The silver halide color photographic photosensitive material of claim 1, wherein the polymer is comprised of methacrylate based monomers, acrylamide based monomers and/or methacrylamide based monomers.
The silver halide color photographic photosensitive material of claim 1, wherein the polymer has a molecular weight of less than 1,000,000 and greater than 2,000.
The silver halide color photographic photosensitive material of claim 1, comprising a high boiling point organic solvent having a boiling point of at least 140°C.
The silver halide color photographic photosensitive material of claim 1, wherein the ratio of said high boiling point organic solvent to the coupler is from 0.05 to 20 by weight.

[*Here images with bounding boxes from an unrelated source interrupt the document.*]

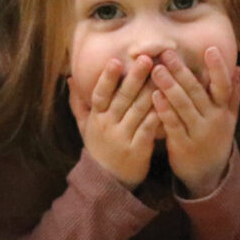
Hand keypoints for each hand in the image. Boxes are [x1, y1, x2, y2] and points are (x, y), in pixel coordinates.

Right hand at [69, 55, 160, 189]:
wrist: (107, 180)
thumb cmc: (98, 148)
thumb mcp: (84, 126)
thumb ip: (78, 102)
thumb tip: (70, 79)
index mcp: (96, 118)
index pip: (100, 94)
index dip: (107, 78)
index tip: (115, 60)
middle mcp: (108, 126)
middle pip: (122, 98)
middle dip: (135, 77)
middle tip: (148, 59)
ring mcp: (123, 137)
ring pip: (138, 110)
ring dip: (151, 91)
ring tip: (164, 74)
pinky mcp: (138, 149)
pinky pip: (149, 128)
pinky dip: (158, 114)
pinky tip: (169, 101)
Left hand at [151, 47, 239, 196]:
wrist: (208, 173)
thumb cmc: (214, 137)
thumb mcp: (228, 117)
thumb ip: (233, 94)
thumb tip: (238, 67)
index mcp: (223, 110)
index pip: (223, 86)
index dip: (218, 68)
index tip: (209, 49)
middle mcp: (213, 120)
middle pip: (198, 92)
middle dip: (182, 71)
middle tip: (167, 53)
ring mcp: (198, 133)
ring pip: (184, 106)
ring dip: (170, 86)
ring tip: (156, 70)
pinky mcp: (183, 145)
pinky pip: (173, 125)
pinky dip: (164, 110)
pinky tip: (154, 96)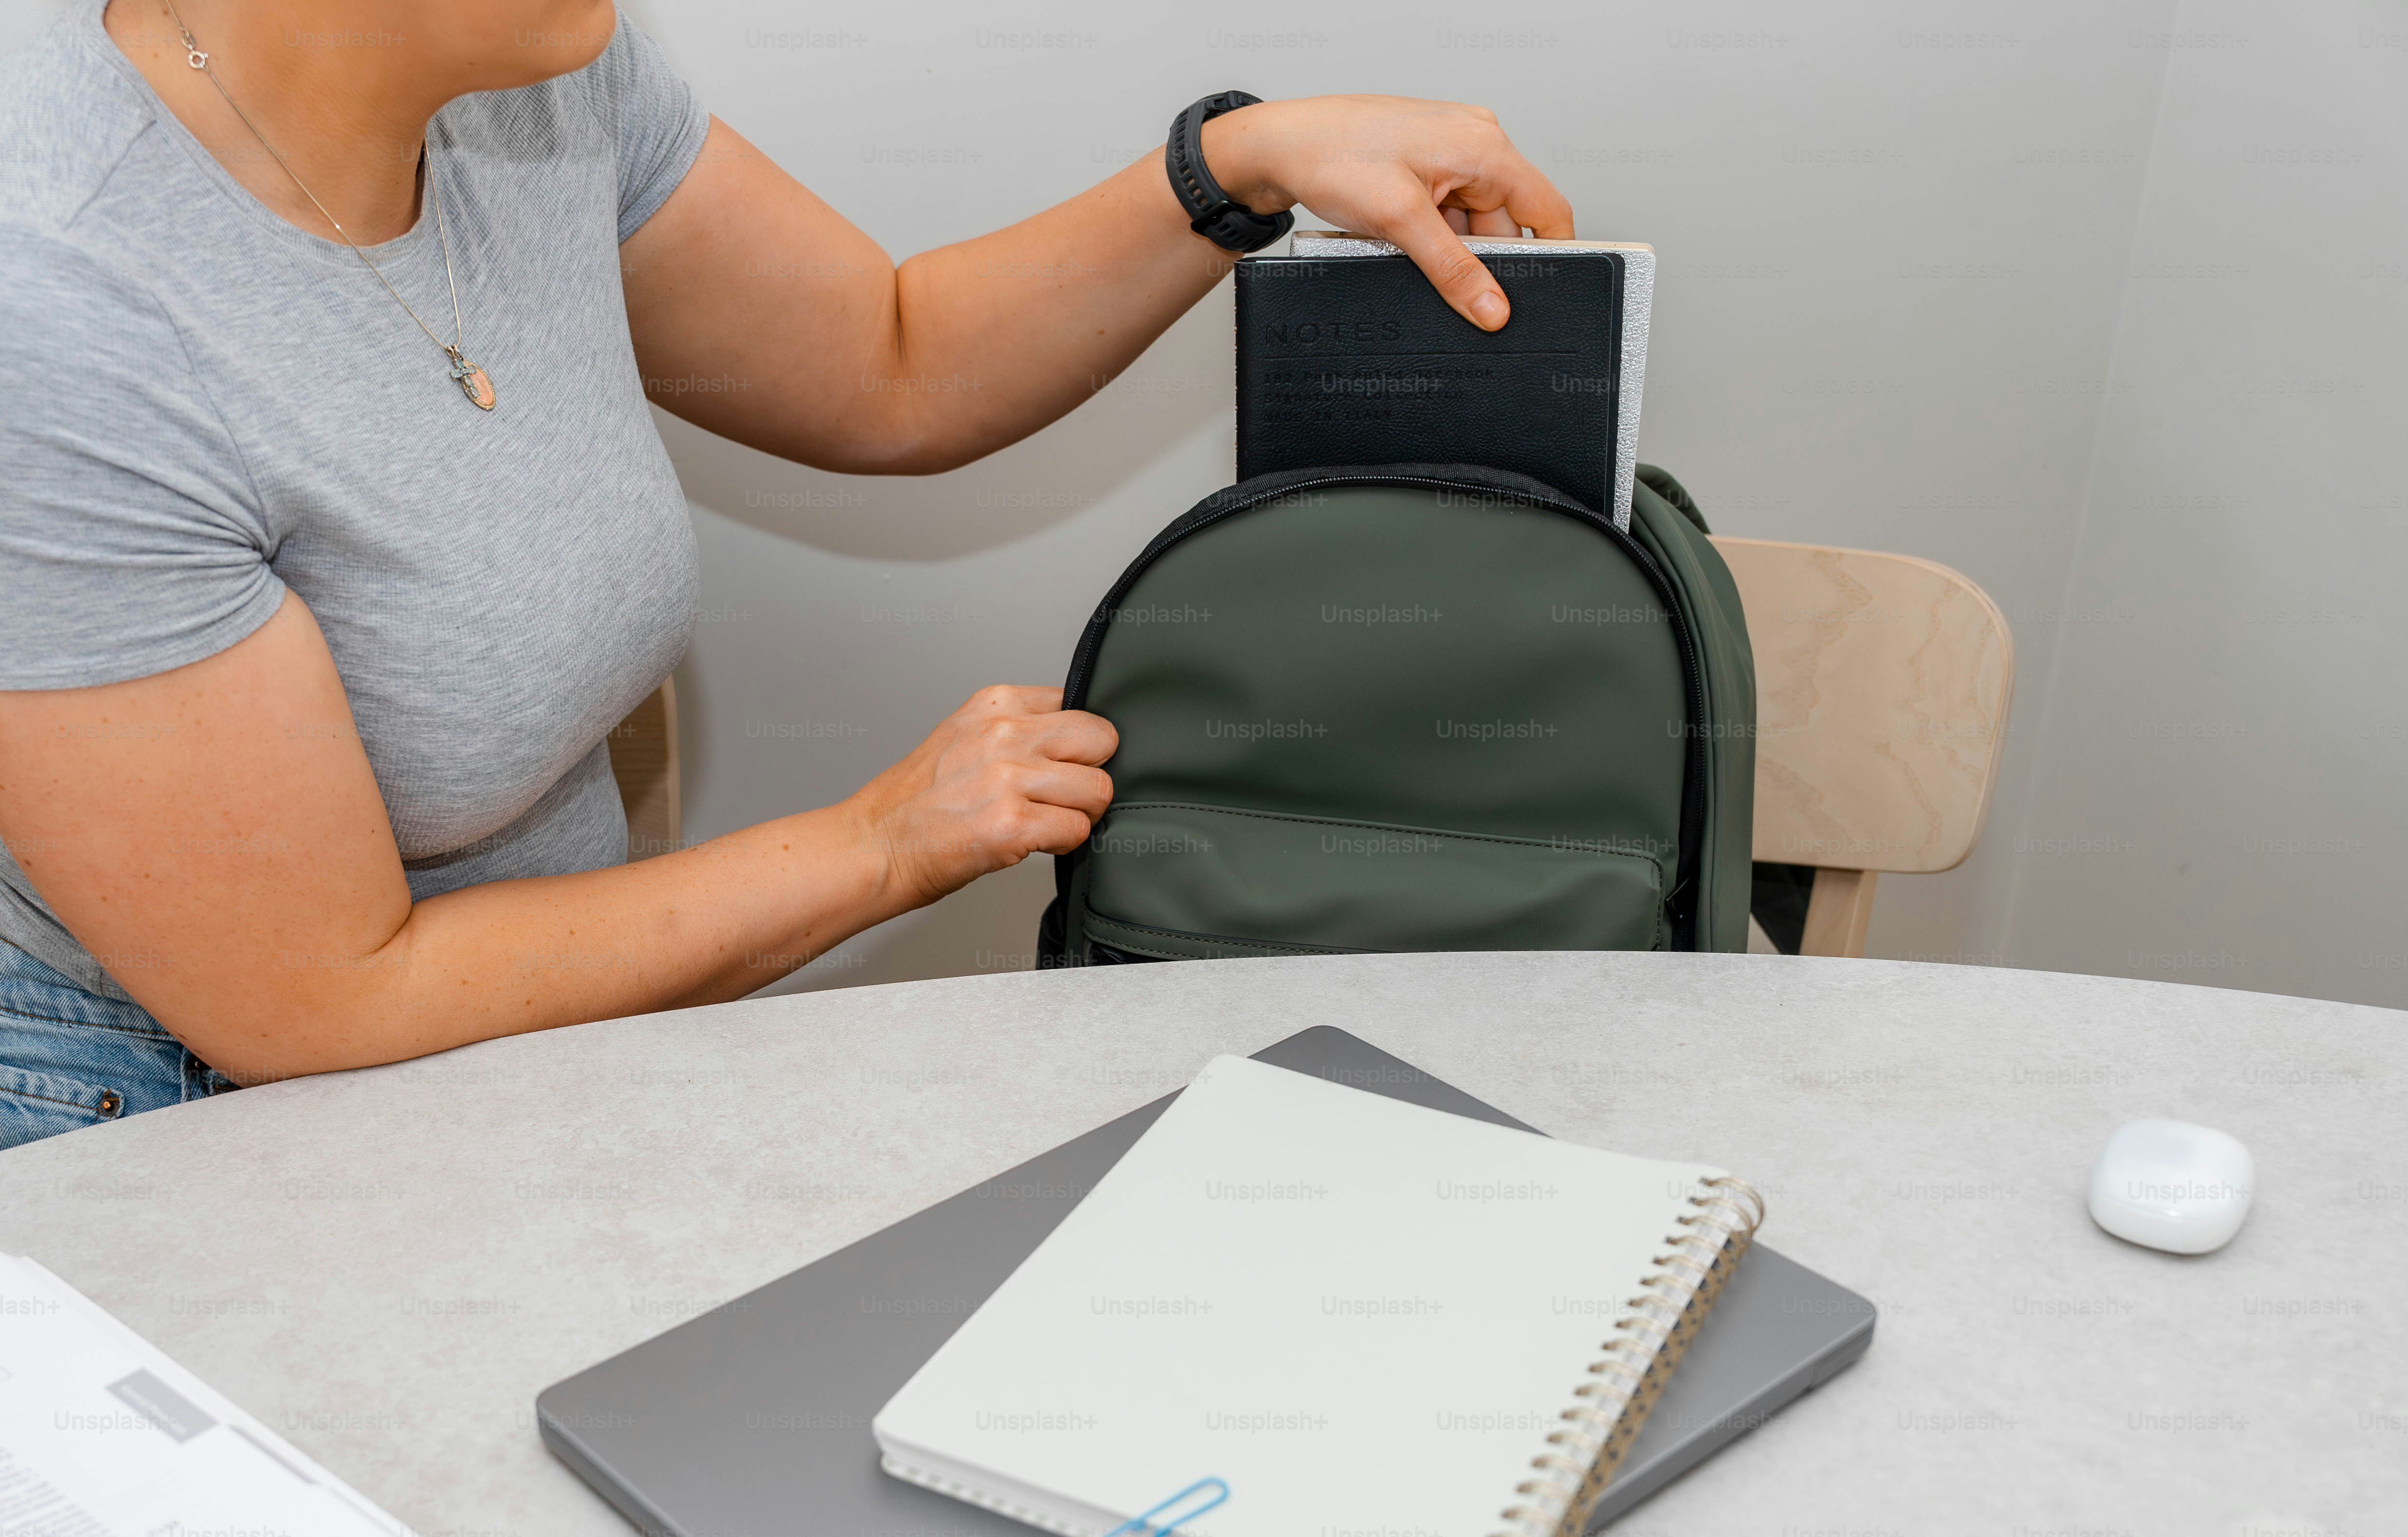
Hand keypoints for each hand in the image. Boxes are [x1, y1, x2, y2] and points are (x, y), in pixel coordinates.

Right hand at [844, 685, 1117, 909]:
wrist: (875, 845)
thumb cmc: (914, 802)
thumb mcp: (962, 735)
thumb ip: (1014, 728)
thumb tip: (1069, 740)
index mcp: (995, 704)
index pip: (1076, 702)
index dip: (1077, 740)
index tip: (1062, 761)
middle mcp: (1005, 733)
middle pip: (1100, 739)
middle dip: (1092, 770)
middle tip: (1066, 793)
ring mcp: (1009, 777)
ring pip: (1098, 788)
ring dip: (1081, 812)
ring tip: (1047, 821)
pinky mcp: (1012, 823)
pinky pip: (1078, 828)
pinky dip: (1065, 842)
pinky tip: (1036, 842)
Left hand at [1198, 95, 1574, 331]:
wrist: (1279, 145)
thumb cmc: (1333, 156)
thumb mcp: (1400, 220)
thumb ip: (1453, 269)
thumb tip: (1493, 309)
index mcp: (1484, 145)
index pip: (1546, 208)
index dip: (1550, 256)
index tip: (1538, 297)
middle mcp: (1474, 143)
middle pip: (1505, 224)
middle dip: (1479, 260)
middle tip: (1451, 289)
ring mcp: (1448, 155)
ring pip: (1470, 226)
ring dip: (1445, 251)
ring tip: (1405, 252)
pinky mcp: (1423, 169)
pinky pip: (1444, 217)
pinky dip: (1427, 238)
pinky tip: (1398, 243)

The silver halide color photographic photosensitive material of claim 1, wherein the proportion of the coupler to the polymer is from 1.0/0.05 to 1.0/20 by weight.
The silver halide color photographic photosensitive material of claim 1, comprising the couplers in the amount of from 0.005 to 4 mol/mol of silver halide.
The silver halide color photographic photosensitive material of claim 1, wherein the couplers are coated on the support in an amount of from 2 x 10^-5 mol/m² to 1 x 10^-2 mol/m².
The silver halide color photographic photosensitive material of claim 1, wherein the average particle size of the fine lipophilic particles is greater than 0.03 µm and less than 2 µm.
The silver halide color photographic photosensitive material of claim 1, wherein the amount of spectral sensitizing dye is from 1 x 10^-6 to 1 x 10^-2 mol/mol of silver halide.
The silver halide color photographic photosensitive material of claim 1, wherein the copolymer is comprised of at least one type of repeating unit which does not have acid groups on the main chain or on a side chain and at least one type of repeating unit which has acid groups on the main chain or on a side chain.